This invention relates to imaging systems, and more particularly, this invention relates to a system and method for identifying tie point collections for imagery.
The triangulation, i.e., the registration and control of satellite and aerial imagery, requires that the area of image overlap be correctly identified to ensure proper tie point collection. As is known, tie points are registered points of correspondence among various images, which can range in size and scale. For example, if an aircraft acquires images of a specific region at 5,500 feet, and then acquires images of the same region at 6,000 feet, the images will not be to scale and could differ as to cloud cover or other details.
Determining the areas of image overlap can be geographically challenging and time consuming if there are many image collections. This problem is further complicated when the tie points must be generated between stereo overlap areas.
In one prior art imaging technique, footprint polygons are used to identify the geographic extent of each individual image. A user, or the imaging processor, is then responsible for identifying the area of overlap. This task is easy for simple cases, but very difficult for complex overlap conditions.
FIG. 1 illustrates a simple image case where image footprint 1 and image footprint 2 have a single overlap 20. This area of overlap is not difficult to distinguish and process in most imaging systems. An intermediate, complex case is shown in FIG. 2 where image footprints 1-6 create two-way, three-way and four-way overlaps, as illustrated. This case is more difficult to process in many imaging systems.
One prior art imaging technique is disclosed in U.S. Pat. No. 5,808,626 to Givens et al.

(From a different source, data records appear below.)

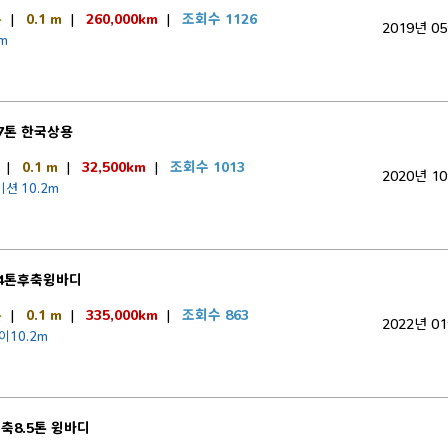
톤
|
0.1 m
|
260,000km
|
조회수 1126
2019년 0
m
7톤 한국상용
|
0.1 m
|
32,500km
|
조회수 1013
2020년 1
션 10.2m
4톤후축윙바디
톤
|
0.1 m
|
335,000km
|
조회수 863
2022년 0
이10.2m
축8.5톤 윙바디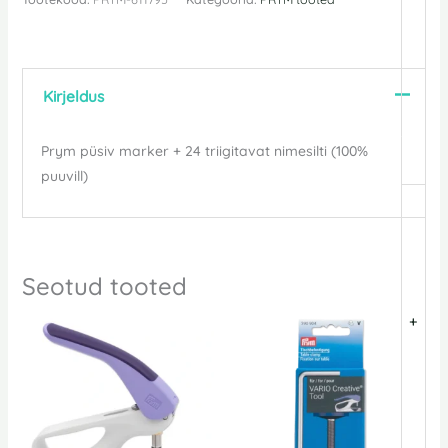
Kirjeldus
Prym püsiv marker + 24 triigitavat nimesilti (100%
puuvill)
Seotud tooted
+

Tie points are selected within overlapping images, where the series of images are ordered to maximize the potential for successful phase correlation between adjacent images. Adjacent pairs in the ordered images are then phase correlated to determine translational offsets between adjacent pairs. The overlapping regions and adjacent pairs are assessed for normalized cross correlation and initial candidate tie points are selected within the regions at a reduced resolution. The initially selected tie points are then phase correlated at full resolution. Any surviving candidate tie point locations are further refined to sub-pixel accuracy.
This type of system provides an enhancement over many previous prior art techniques. It would be advantageous, however, if an image system""s potential to identify xe2x80x9cgoodxe2x80x9d locations for tie point collection could be implemented while offering building-by-building or feature-by-feature occlusion. It is also desirable if the use of imagery for overlap analysis could provide more accurate depiction of overlap areas as compared to four corner point polygons.
The present invention is advantageous and provides an enhanced system and method that identifies tie point collections used in imagery where overlaps can be readily understood. Imagery context can still be available with the system and method of the invention. Building-by-building or feature-by-feature occlusion is also possible. The use of imagery for overlap analysis in the present invention provides a more accurate depiction of overlap areas, as compared to processing and interpreting four corner point polygons. The present invention uses combiners to provide an easily understood depiction of the number of overlapping images/pairs at a discrete geographic location or region. These combiners preserve important features through the combination process, such as cloud coverage.
In accordance with the present invention, the system identifies tie point collections used in imagery and includes at least one image collection device for acquiring images of a selected region. A processor is operatively connected to the at least one image collection device. In one aspect of the invention, the at least one processor combines the acquired images into respective stereo images, such that only the stereo overlap remains. In another aspect of the present invention, the system can alone or in combination overlap combine the respective stereo images and color code the overlapped image areas based on the number of overlapping stereo images, to produce a colored overlay image and assist in triangulation and optimal texture selection.
In yet another aspect of the present invention, each area has a different number of overlapping stereo images that are color coded with a different color. Those areas having a closer number of overlapping stereo images are color coded with a similar shade of color. The maximum intensity amongst overlapping pixels as defined within the reference coordinate system can be passed through to form the stereo image. Pairs of images are combined into respective stereo images. The images can comprise satellite images and aerial photographs, as known to those skilled in the art.